[Task objective]:
List all lines of the data that include the string "https".

[Material shown]:
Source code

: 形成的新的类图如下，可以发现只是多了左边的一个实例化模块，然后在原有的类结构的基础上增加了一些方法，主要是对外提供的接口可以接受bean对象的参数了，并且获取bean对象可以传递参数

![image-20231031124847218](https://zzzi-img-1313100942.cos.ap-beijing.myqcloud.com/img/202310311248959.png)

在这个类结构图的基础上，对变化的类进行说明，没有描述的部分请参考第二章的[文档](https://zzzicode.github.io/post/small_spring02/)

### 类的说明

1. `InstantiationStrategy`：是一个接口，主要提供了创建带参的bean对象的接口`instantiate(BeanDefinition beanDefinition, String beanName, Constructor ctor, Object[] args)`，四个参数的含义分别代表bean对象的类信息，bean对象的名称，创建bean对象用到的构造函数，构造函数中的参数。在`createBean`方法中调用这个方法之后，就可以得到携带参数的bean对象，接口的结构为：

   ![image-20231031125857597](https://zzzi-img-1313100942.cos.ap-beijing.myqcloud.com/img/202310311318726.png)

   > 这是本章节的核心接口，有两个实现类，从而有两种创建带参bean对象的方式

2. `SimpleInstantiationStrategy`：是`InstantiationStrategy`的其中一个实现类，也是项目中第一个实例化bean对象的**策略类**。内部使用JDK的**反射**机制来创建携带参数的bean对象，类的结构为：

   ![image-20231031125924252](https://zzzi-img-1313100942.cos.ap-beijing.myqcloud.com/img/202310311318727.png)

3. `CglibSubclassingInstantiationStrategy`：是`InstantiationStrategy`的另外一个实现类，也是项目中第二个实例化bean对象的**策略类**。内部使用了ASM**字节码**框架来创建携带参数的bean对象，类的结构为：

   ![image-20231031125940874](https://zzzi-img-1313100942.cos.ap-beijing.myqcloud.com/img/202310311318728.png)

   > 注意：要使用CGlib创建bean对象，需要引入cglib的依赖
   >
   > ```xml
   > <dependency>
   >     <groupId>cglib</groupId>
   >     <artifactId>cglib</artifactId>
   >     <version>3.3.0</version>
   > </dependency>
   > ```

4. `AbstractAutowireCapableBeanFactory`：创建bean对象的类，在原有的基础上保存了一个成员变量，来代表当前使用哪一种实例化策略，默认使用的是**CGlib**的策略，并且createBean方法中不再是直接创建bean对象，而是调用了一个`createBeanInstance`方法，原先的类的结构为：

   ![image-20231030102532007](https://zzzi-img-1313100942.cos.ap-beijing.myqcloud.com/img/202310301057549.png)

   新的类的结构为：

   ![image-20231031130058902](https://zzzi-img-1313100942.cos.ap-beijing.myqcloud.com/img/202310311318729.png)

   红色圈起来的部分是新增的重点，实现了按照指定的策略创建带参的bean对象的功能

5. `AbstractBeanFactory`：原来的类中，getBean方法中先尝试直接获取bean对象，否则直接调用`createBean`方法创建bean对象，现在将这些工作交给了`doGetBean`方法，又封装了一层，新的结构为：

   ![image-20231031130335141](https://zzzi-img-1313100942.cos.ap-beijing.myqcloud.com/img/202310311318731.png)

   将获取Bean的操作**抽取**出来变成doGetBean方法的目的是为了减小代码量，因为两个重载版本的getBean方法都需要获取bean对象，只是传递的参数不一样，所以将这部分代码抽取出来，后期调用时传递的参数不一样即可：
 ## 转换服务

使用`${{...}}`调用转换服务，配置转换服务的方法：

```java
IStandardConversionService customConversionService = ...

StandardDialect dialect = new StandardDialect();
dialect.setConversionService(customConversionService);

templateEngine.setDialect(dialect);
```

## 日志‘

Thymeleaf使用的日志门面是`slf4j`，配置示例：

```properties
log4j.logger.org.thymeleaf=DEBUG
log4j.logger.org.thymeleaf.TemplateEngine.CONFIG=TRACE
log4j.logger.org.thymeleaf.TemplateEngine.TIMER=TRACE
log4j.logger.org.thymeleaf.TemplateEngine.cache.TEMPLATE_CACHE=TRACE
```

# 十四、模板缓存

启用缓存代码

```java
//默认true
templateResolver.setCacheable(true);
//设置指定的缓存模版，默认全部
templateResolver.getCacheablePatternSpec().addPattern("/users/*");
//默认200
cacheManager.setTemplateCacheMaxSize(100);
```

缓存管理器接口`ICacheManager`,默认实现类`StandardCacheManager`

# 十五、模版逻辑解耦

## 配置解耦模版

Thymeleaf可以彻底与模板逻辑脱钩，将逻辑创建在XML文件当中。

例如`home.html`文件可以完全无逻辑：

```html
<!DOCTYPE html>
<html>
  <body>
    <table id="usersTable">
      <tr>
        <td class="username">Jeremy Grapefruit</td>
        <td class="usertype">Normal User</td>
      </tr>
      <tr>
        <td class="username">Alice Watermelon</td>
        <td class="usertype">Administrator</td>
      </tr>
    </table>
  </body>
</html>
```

[Answer to this problem]:
![image-20231031124847218](https://zzzi-img-1313100942.cos.ap-beijing.myqcloud.com/img/202310311248959.png)
在这个类结构图的基础上，对变化的类进行说明，没有描述的部分请参考第二章的[文档](https://zzzicode.github.io/post/small_spring02/)
   ![image-20231031125857597](https://zzzi-img-1313100942.cos.ap-beijing.myqcloud.com/img/202310311318726.png)
   ![image-20231031125924252](https://zzzi-img-1313100942.cos.ap-beijing.myqcloud.com/img/202310311318727.png)
   ![image-20231031125940874](https://zzzi-img-1313100942.cos.ap-beijing.myqcloud.com/img/202310311318728.png)
   ![image-20231030102532007](https://zzzi-img-1313100942.cos.ap-beijing.myqcloud.com/img/202310301057549.png)
   ![image-20231031130058902](https://zzzi-img-1313100942.cos.ap-beijing.myqcloud.com/img/202310311318729.png)
   ![image-20231031130335141](https://zzzi-img-1313100942.cos.ap-beijing.myqcloud.com/img/202310311318731.png)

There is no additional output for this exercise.